Alligators In Brooklyn Apartment Among 13 Beasts Found By Authorities
A New York housing project was seized by animal control authorities, who found thirteen exotic animals. Among the bunch were two small alligators being kept in glass fish tanks, according to NYPD officials.
The Crown Heights apartment in the Weeksville Houses was undergoing an unrelated search on Friday when the beasts were discovered, reported CNN. To the police officers surprise, the tiny Brooklyn apartment was the home to two bearded dragons, two alligators, one gecko, one scorpion, a tarantula and six deadly snakes (a boa constrictor and five pythons).

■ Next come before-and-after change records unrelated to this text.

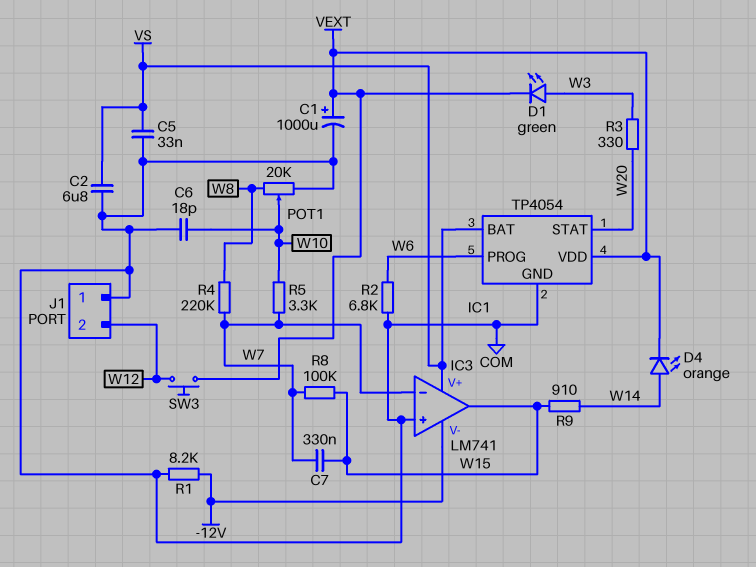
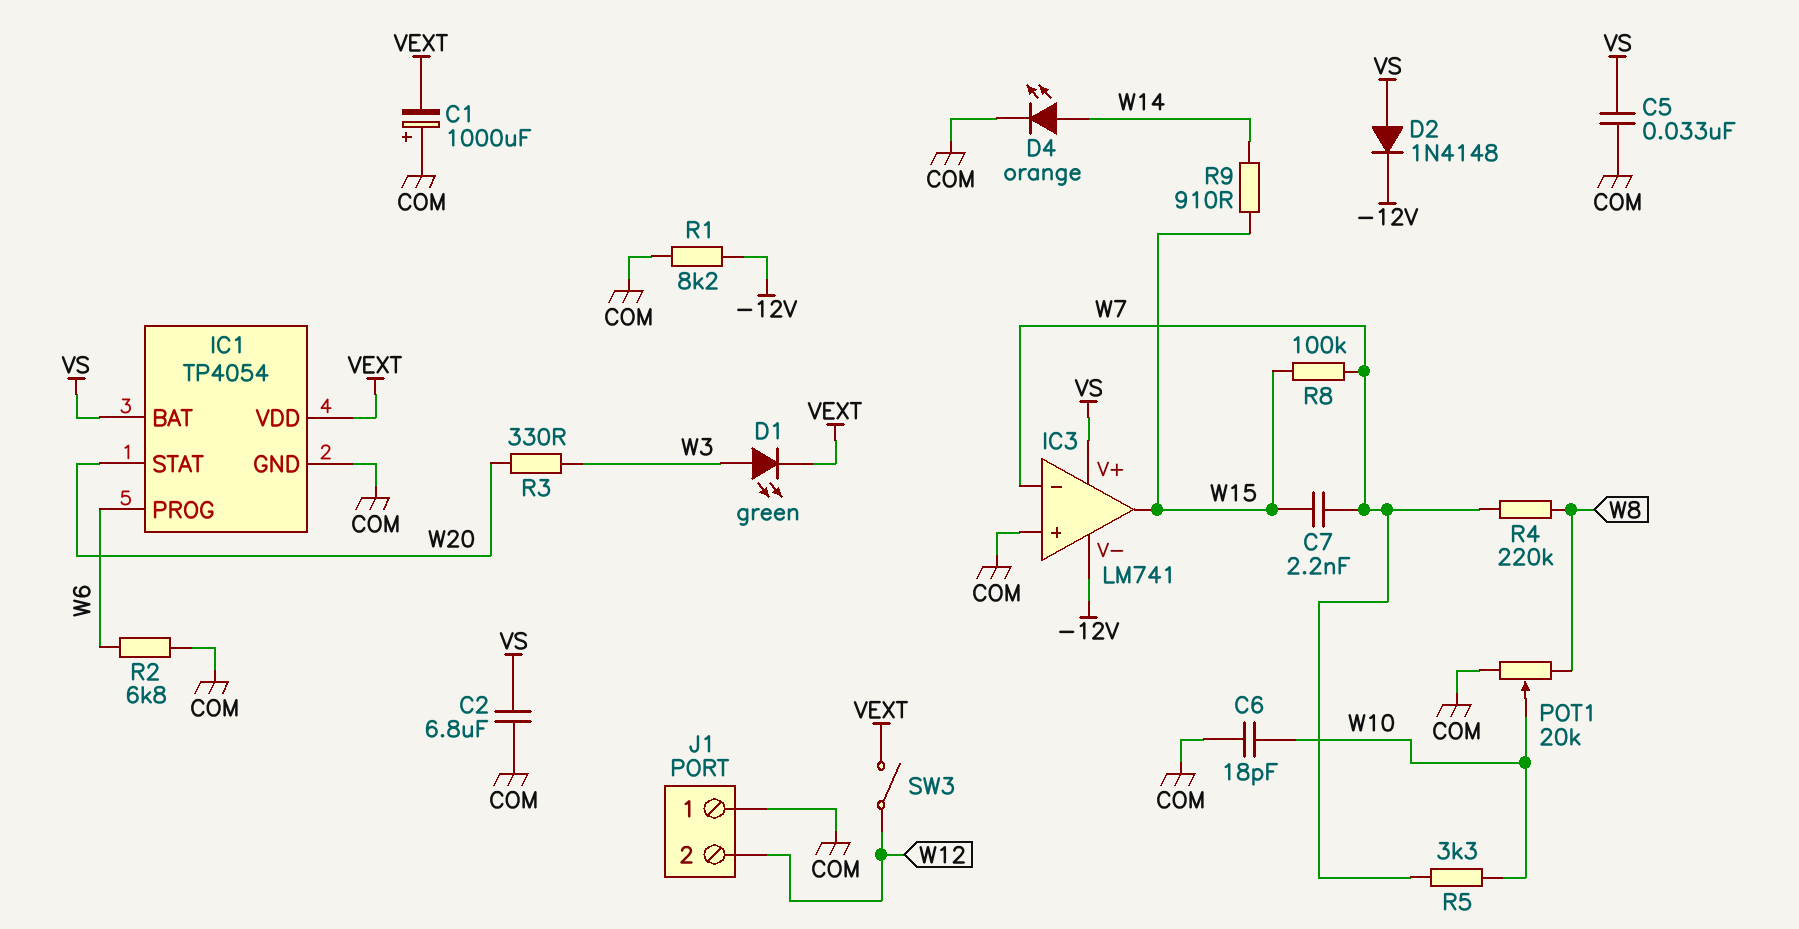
C1: 1000uF (plus VEXT, minus COM) -> 1000uF (plus COM, minus VEXT)
C7: 330nF (W7, W15) -> 2.2nF (W7, W15)
D2: none -> diode 1N4148 (A VS, K -12V)
D4: LED orange (A W14, K VEXT) -> LED orange (A W14, K COM)
SW3: button (VEXT, W12) -> switch (VEXT, W12)

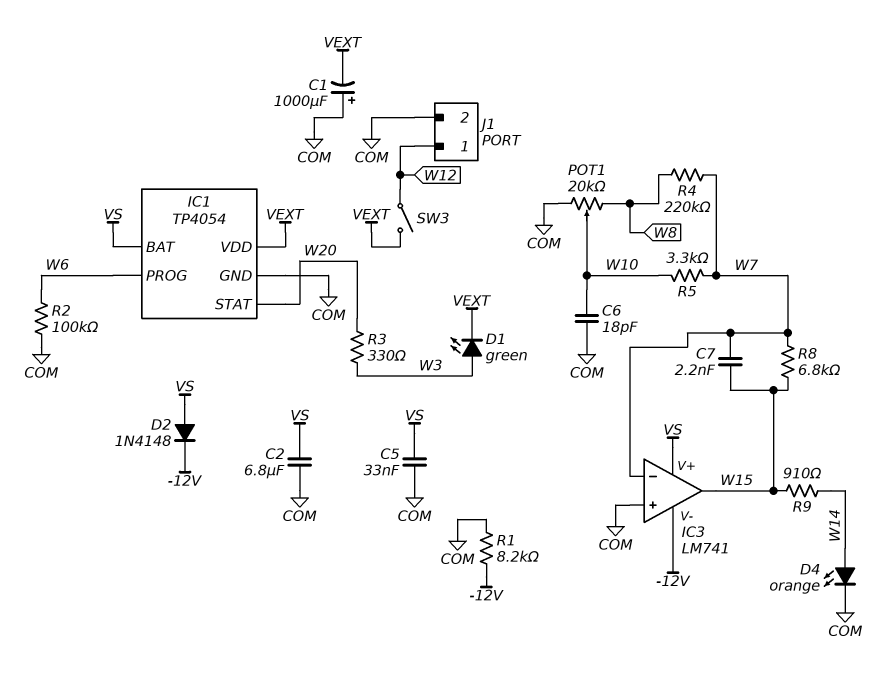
J1 pin 1: COM -> W12
J1 pin 2: W12 -> COM
R2: 6.8k (COM, W6) -> 100k (COM, W6)
R8: 100k (W7, W15) -> 6.8k (W7, W15)

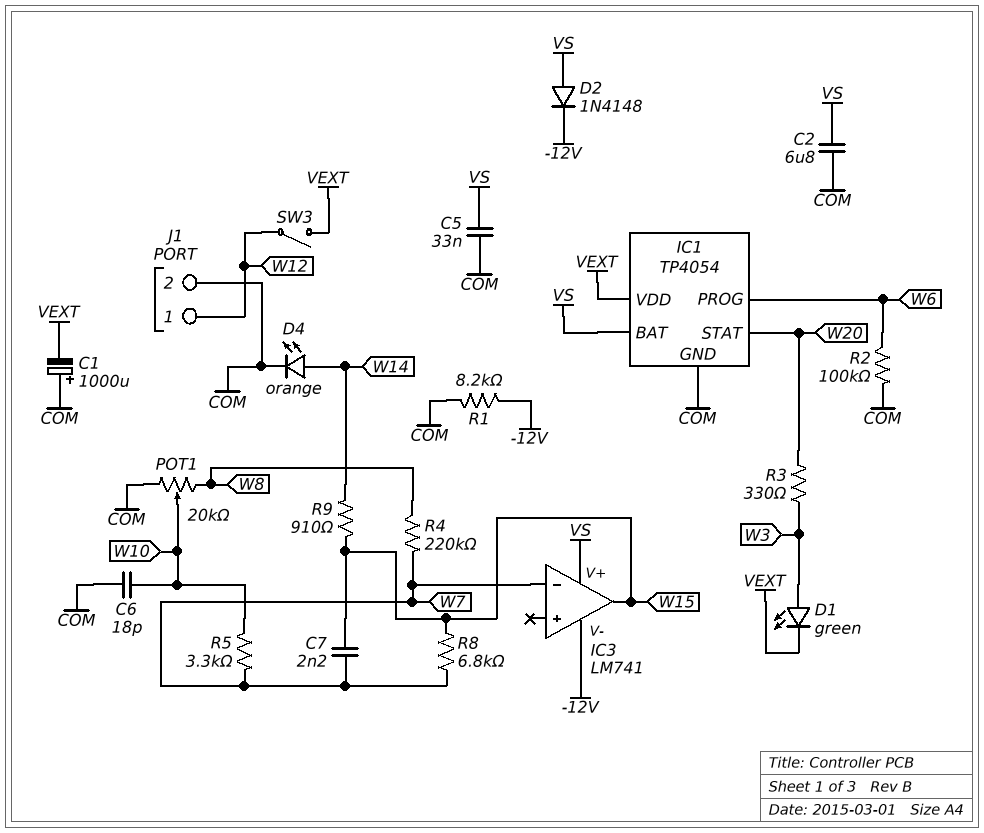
IC3 pin in+: COM -> none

After finding the reptilian inhabitants, the police officers contacted animal control to handle the issue, and the creatures were removed at by 1:30 p.m., according to DNA Info. The owner of the exotic pets wasn't arrested and isn't facing charges at this time, but is not permitted to house such animals.
"Animals that are vicious, threatening, bite people or that are otherwise prohibited by law are not permitted in NYCHA apartments or on NYCHA property," the city's housing authority told CNN. "Either one dog or one cat," and "reasonable quantities" caged birds, fish, hamsters, gerbils, guinea pigs or other small animals are permitted by the NYC organization, reported CNN.
"The exotic pets market is largely unregulated, especially when it comes to reptiles," Debbie Leahy, a spokeswoman for the Humane Society of the United States, told CNN. "And there are hundreds of instances in which these animals escape, or their owners let them go."
There are no reports of where the animals will be placed at this time.
Apparently the reptiles weren't the only beasts in the apartment. "They've got some big dogs," DNA Info claims Jeff Hayes, 43, a private contractor neighbor of the former reptile owner, said. "They've got some pit bulls up there. They need to do something," stated the neighbor, referring to animal control.
Other neighbors complained about the three large dogs, DNA Info reported, but none mentioned the alligators or other reptiles.
"There's urine and feces in the hallway and nine times out of ten, it was them," lumber yard worker, Klein Poe, 30, who lives in the building, told DNA Info.com. "In these types of apartments who would want three dogs?"
Poe lives below the alligators and pit bulls, and claims that the dogs were much more apparent than the other animals. ""I hear [the dogs] running back and forth over my head all the time. I hear it all night," said Poe, who has a 5-year-old son and 2-year-old daughter.